How Many Seats Does Bristol Motor Speedway Hold? [Expert Guide!]

When it comes to motorsport and NASCAR in general, a lot of people think that the Indianapolis Motor Speedway is the “grandaddy” of all the race tracks. With its steep banking and long straightaways, anyone would be forgiven for thinking that. However, that logic stops at the beginning. While the Indianapolis Motor Speedway is the most renowned track of all time, it is not the oldest. That honor goes to the Bristol Motor Speedway, which opened its gates in 1950 and holds an incredible array of cars and motorsport memorabilia.

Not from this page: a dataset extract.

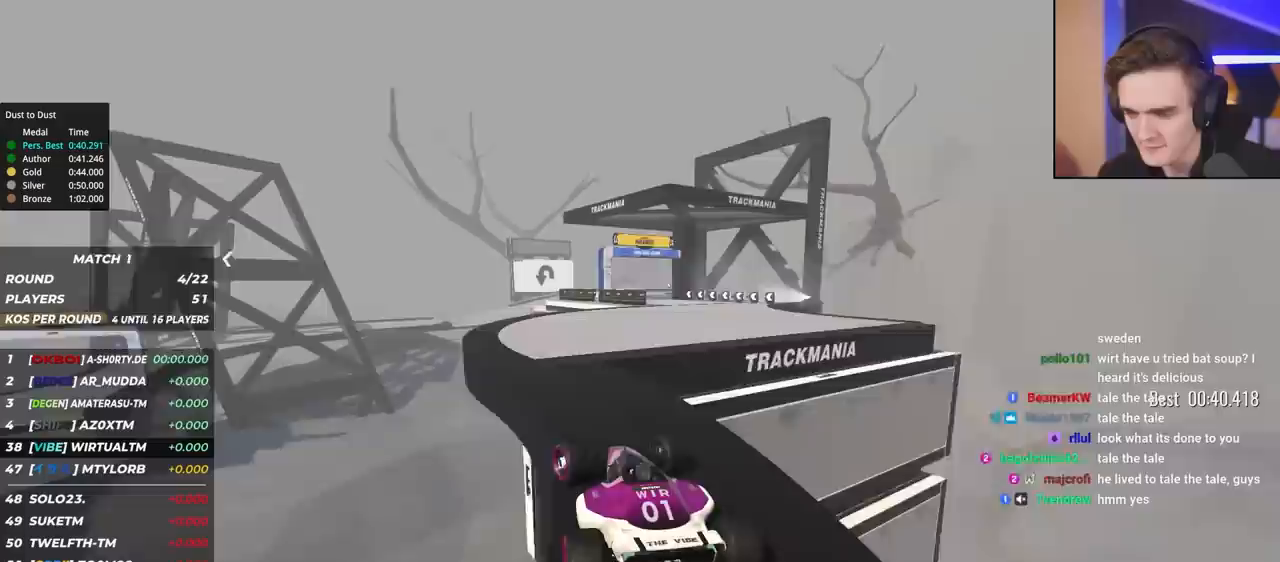
{"keys": ["up"], "events": [[83, "right", "down"], [417, "right", "up"]]}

Let’s take a quick trip down memory lane and refresh our memory of what the Bristol Motor Speedway looked like back in the day. Below, we will list down some of the things that you can still see at the track today that weren’t there back in 1950.

Pit Gates And Shorts

You can’t talk about the Bristol Motor Speedway without mentioning one of its hallmarks – the “short track” style of racing. The original track was designed to be a bit shorter than other tracks in order to create more of a “true” racing feeling. If you’ve ever raced at any other track, then you know what kind of atmosphere they are trying to create. However, this short track style also created some strange side effects. One of the most noticeable is the fact that the cars are actually shorter than you would expect. This makes it easier for the drivers to wave off, creating a dangerous situation on the track. To prevent this from happening, the track management implemented a few rules. The first was that the cars had to be at least a certain length so that the drivers didn’t have to struggle with them coming off the corners. The second rule was that the inside of the track had to be shaded, which not only provides a better viewing experience for the spectators, but can also reduce the temperature inside the cars, making it much more comfortable for the drivers and the passengers. Some of the other tracks, such as the Indianapolis Motor Speedway, adopted these rules as well, but the Bristol Motor Speedway continues to stick with its original layout.

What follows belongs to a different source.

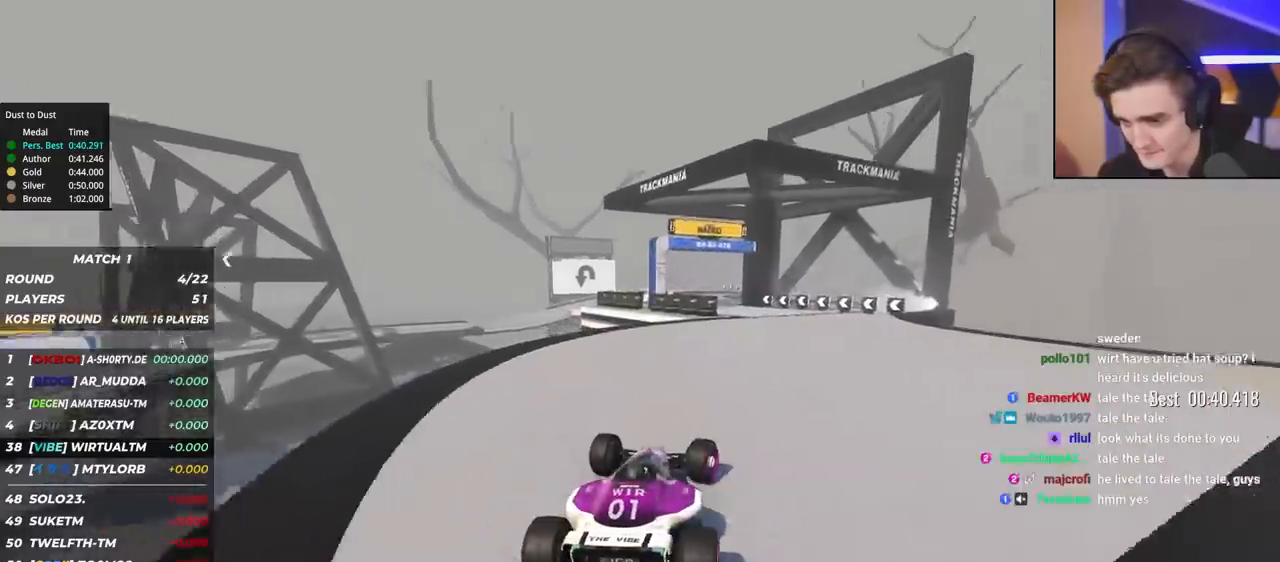
{"keys": ["up"], "events": []}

Grain Bin And Refrigerator

There is also a well-known spot at the Bristol Motor Speedway that is not for racing fans. Located behind the grandstands, there is a small structure that has two huge metal bins, which are there to store the track’s leftover food and drink. These bins are a tradition at the Bristol Motor Speedway, where drivers and crews alike have been storing their food and drink for years. One of the best parts about these containers is that not only do they provide a unique look, but you can also tell what kind of refreshments the drivers and crew are having by looking at the containers. In the past, these containers have even featured drinks and snacks created by famous restaurant owners and chefs, such as Emeril Lagasse and Bobby Flay.

Elbow Rest

One of the things that drew the attention of drivers early on was the fact that the track’s banking was extremely steep. This, coupled with the short turns, made it necessary for the drivers to remain comfortably seated while driving. To further increase their comfort level, the track designers put in place elbow rests. These are small cushions that fit in the nooks and crannies of the steering wheel, designed to provide a comfortable place for the drivers to rest their arms. While there are no longer any official rules mandating them, many drivers still prefer to sit with their arms resting on top of the steering wheel. This not only improves their driving experience, but it can also make them more attentive to the task at hand.

Flat Spot

Another interesting aspect about the Bristol Motor Speedway is the fact that when you exit the turn one tunnel and head down towards the start-finish line, you enter a flat spot. This is mainly due to the fact that the track is very long and almost halfway down the straightaway, it starts to drop off, making the cars fly off the road. This is also the reason why the cars are so close to the wall on the outside of the turn, as they have nowhere else to go but straight ahead.

Green And White Stripes

The cars that regularly turn up at the Bristol Motor Speedway are usually a mix of old and new. The majority of them are old, pre-1975 models that were popularized back in the day when the track was used solely for automobile racing. Many of these older models are painted in the iconic “Bristol green” and white, which makes them recognizable even from a distance. These “oldies” are kept in good condition and are often driven by fans who appreciate their history.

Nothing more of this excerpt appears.